Police Commissioner of the Somali Democratic Republic

Vice chairman of Alliance for the Re-liberation of Somalia

Personal details
- Born: 2 January 1933 Erigavo, British Somaliland
- Died: 26 April 2022 (aged 89) Djibouti
- Resting place: Hargeisa, Somalia
- Children: 9

= Jama Mohamed Ghalib =

Jama Mohamed Ghalib (Jaamac Maxamed Ghalib, جامع محمد غالب; 2 January 1933 – 26 April 2022) was a Somali writer, military leader, police chief and politician from Erigavo, Somalia. He was a leading figure of the Alliance for the Re-liberation of Somalia.

== Life and career ==
Ghalib hailed from the Eidagale clan of the Isaaq clan family. He was a major general in the army of the Somali Republic, and was later appointed the Police Commissioner of the Somali Democratic Republic. Ghalib also held various ministerial and cabinet positions in the government of Somalia, including Secretary of Interior, Minister of Labor and Social Affairs, Minister of Local Government and Rural Development, Minister of Transportation, and Minister of Interior from 1974 to 1984.

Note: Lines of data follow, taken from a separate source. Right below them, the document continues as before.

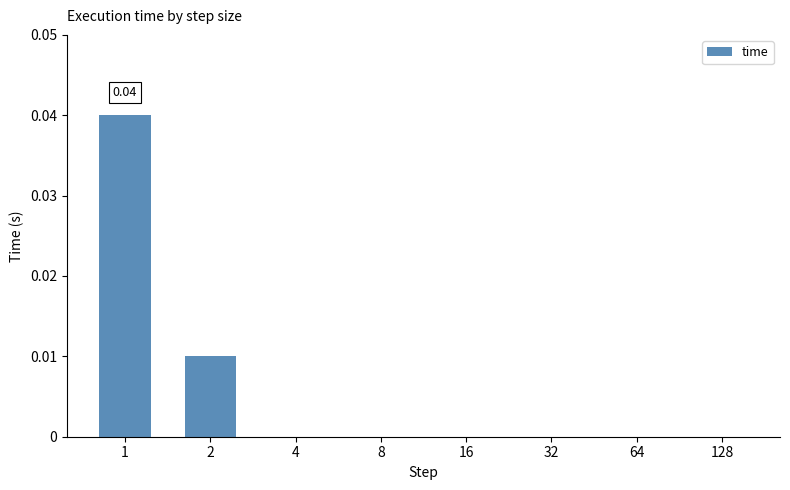

Between 32 and 128, which is larger?

32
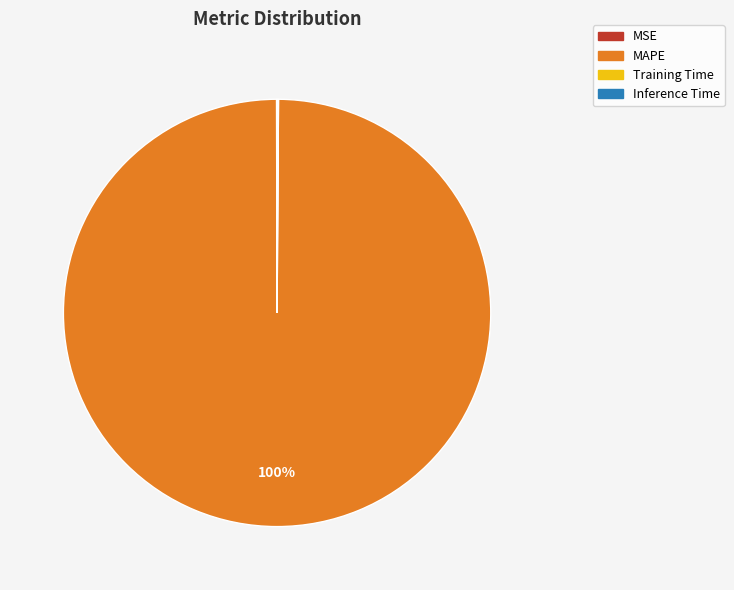

What percentage is the MAPE slice, to the nearest percent?

100%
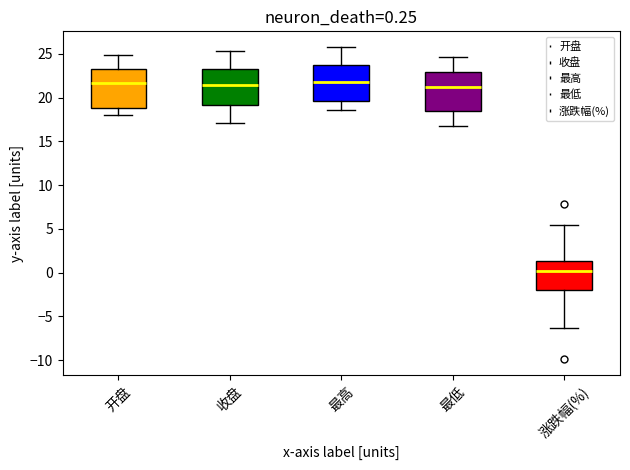

Which box has the lowest median line?

涨跌幅(%)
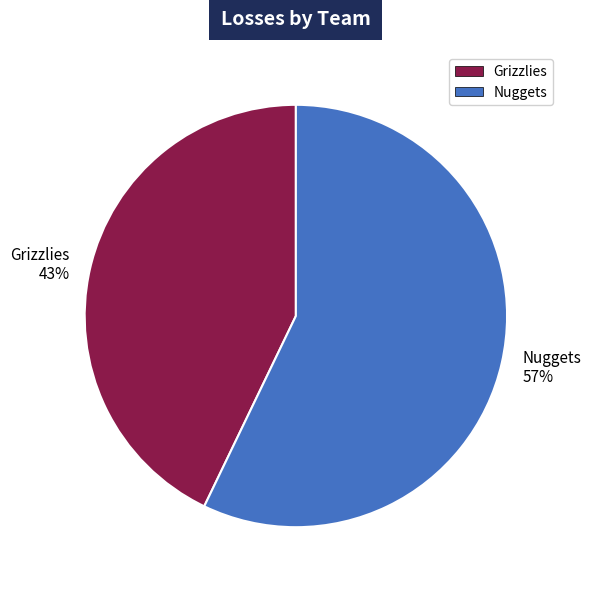

To the nearest percent, what is the difference between the Grizzlies and Nuggets slice percentages?

14%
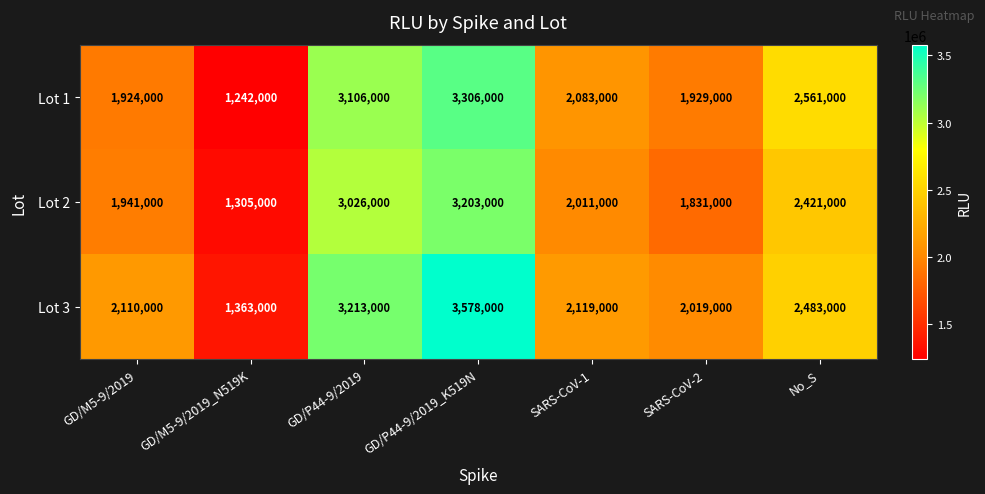

What is the difference between the Lot 3 values at SARS-CoV-2 and GD/M5-9/2019?

91000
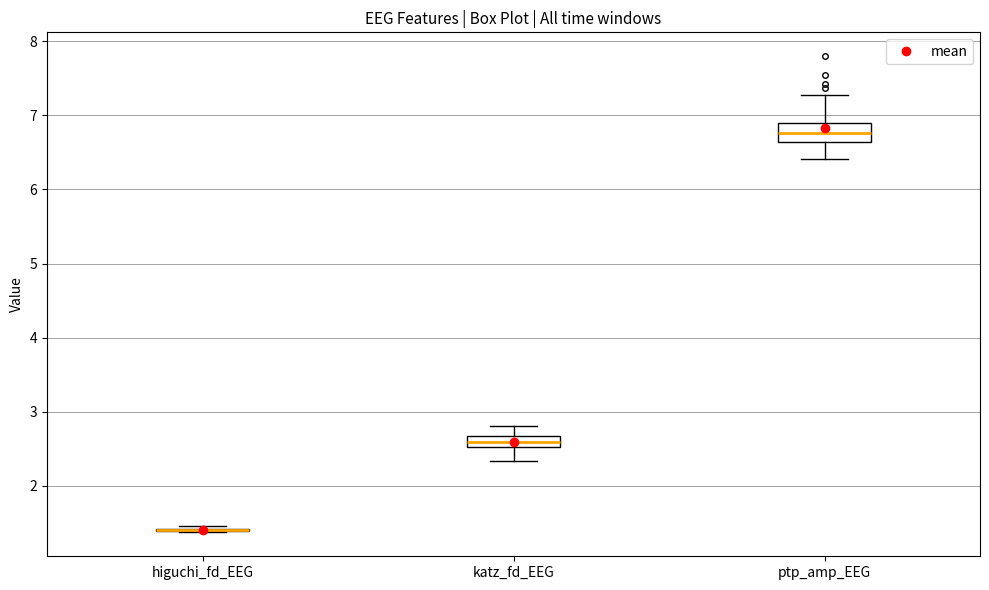

Comparing the boxes themselves (not the whiskers), which one is the tallest?

ptp_amp_EEG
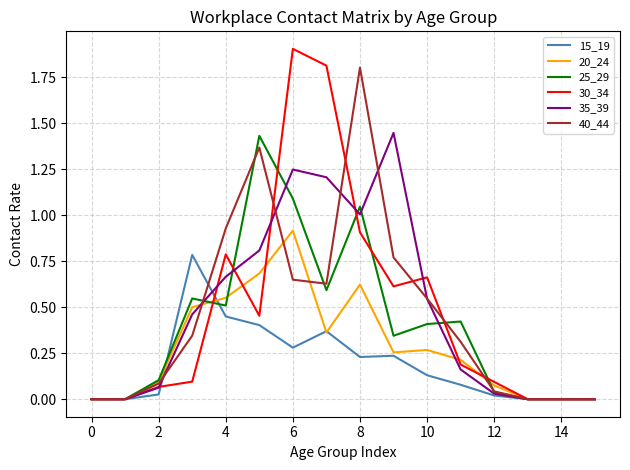

What is the greatest value displayed?

1.9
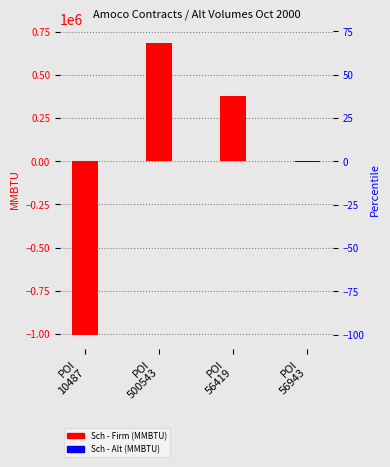

How many series are shown in this chart?

2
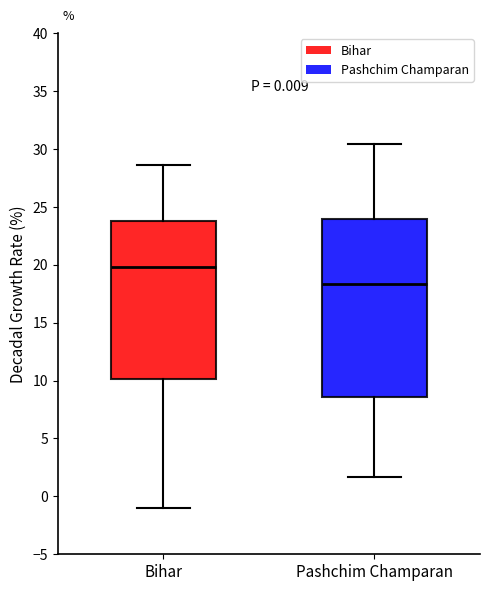

Which box has the lowest median line?

Pashchim Champaran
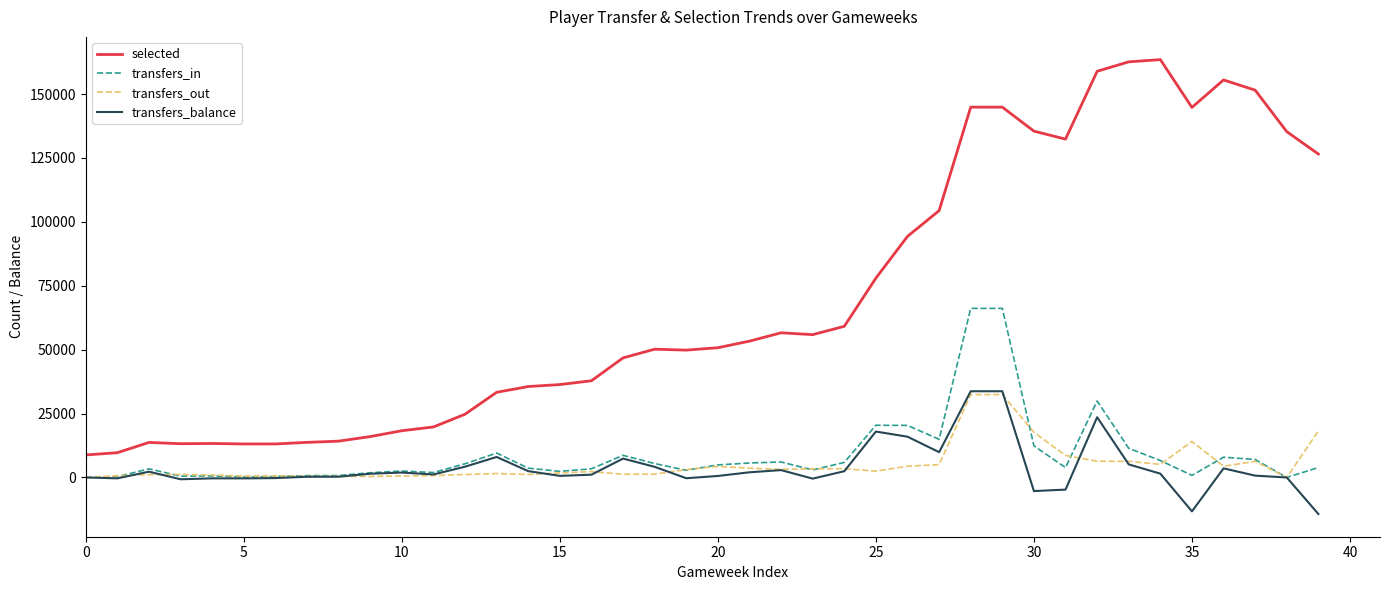

Which series has the widest spread of values?

selected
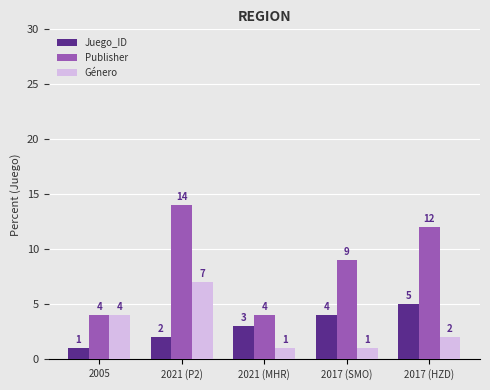

True or false: Publisher has a value of 12 at 2017 (HZD).

True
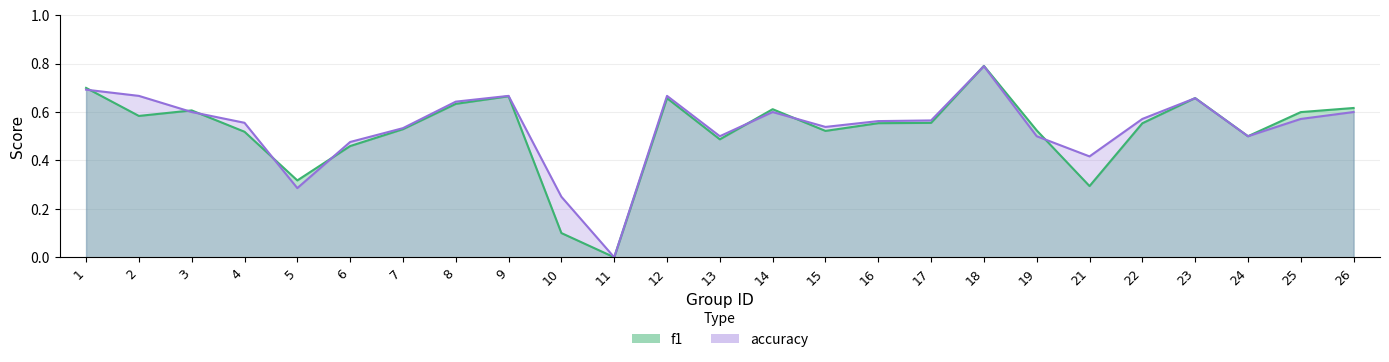

Which series has the largest range (max minus min)?

f1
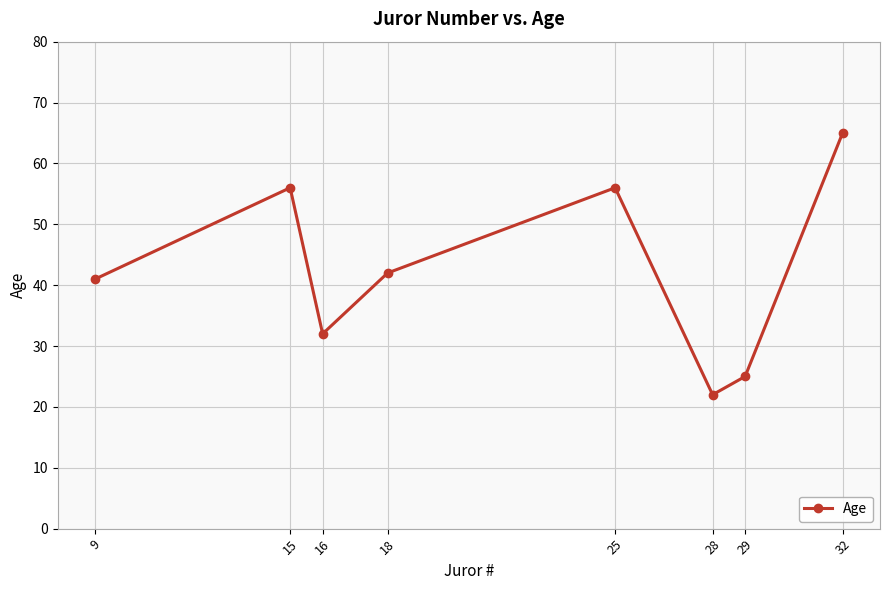

What is the change in value from 15 to 29?

-31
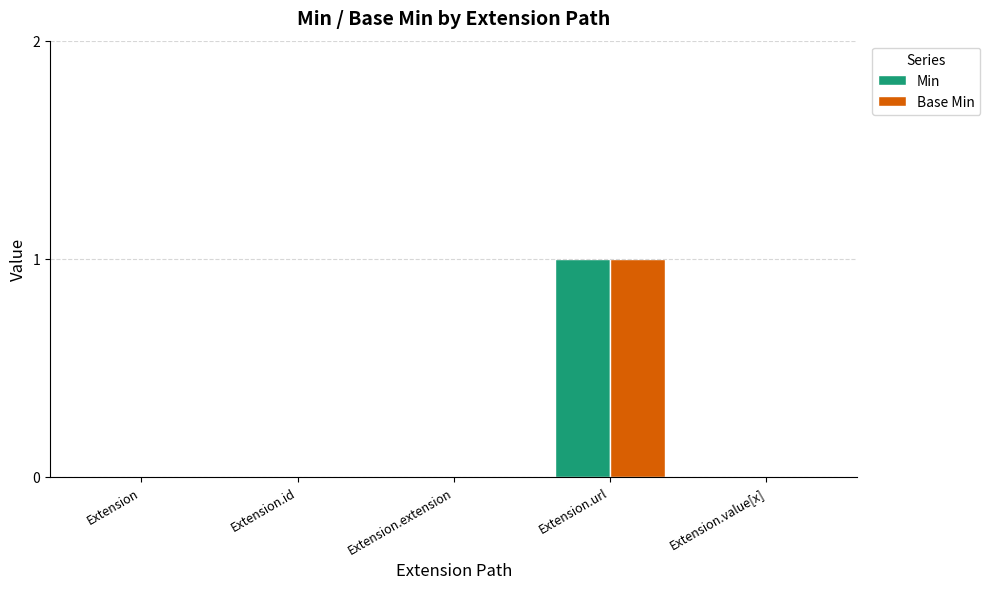

How many categories are shown in the chart?

5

Ghalib, a politician from the north who believed in union with Somalia, was briefly detained by Somaliland authorities in August 2003. This resulted in a brief exchange of gunfire.

After his retirement from politics, Jama wrote on Somali history. He taught history, political science and public administration at universities in Mogadisho, including City University, Mogadisho.

During the Ethiopian invasion and occupation of Somalia, Jama served as one of the two vice chairman of the Alliance for the Re-liberation of Somalia, the principal insurgent political opposition.

Ghalib died in Djibouti on 26 April 2022, at the age of 89.

== Books ==
- Somali Phoenix
- The Cost of Dictatorship: The Somali Experience
- Who is a Terrorist? (First & Second Edition 2002 & 2005, respectively).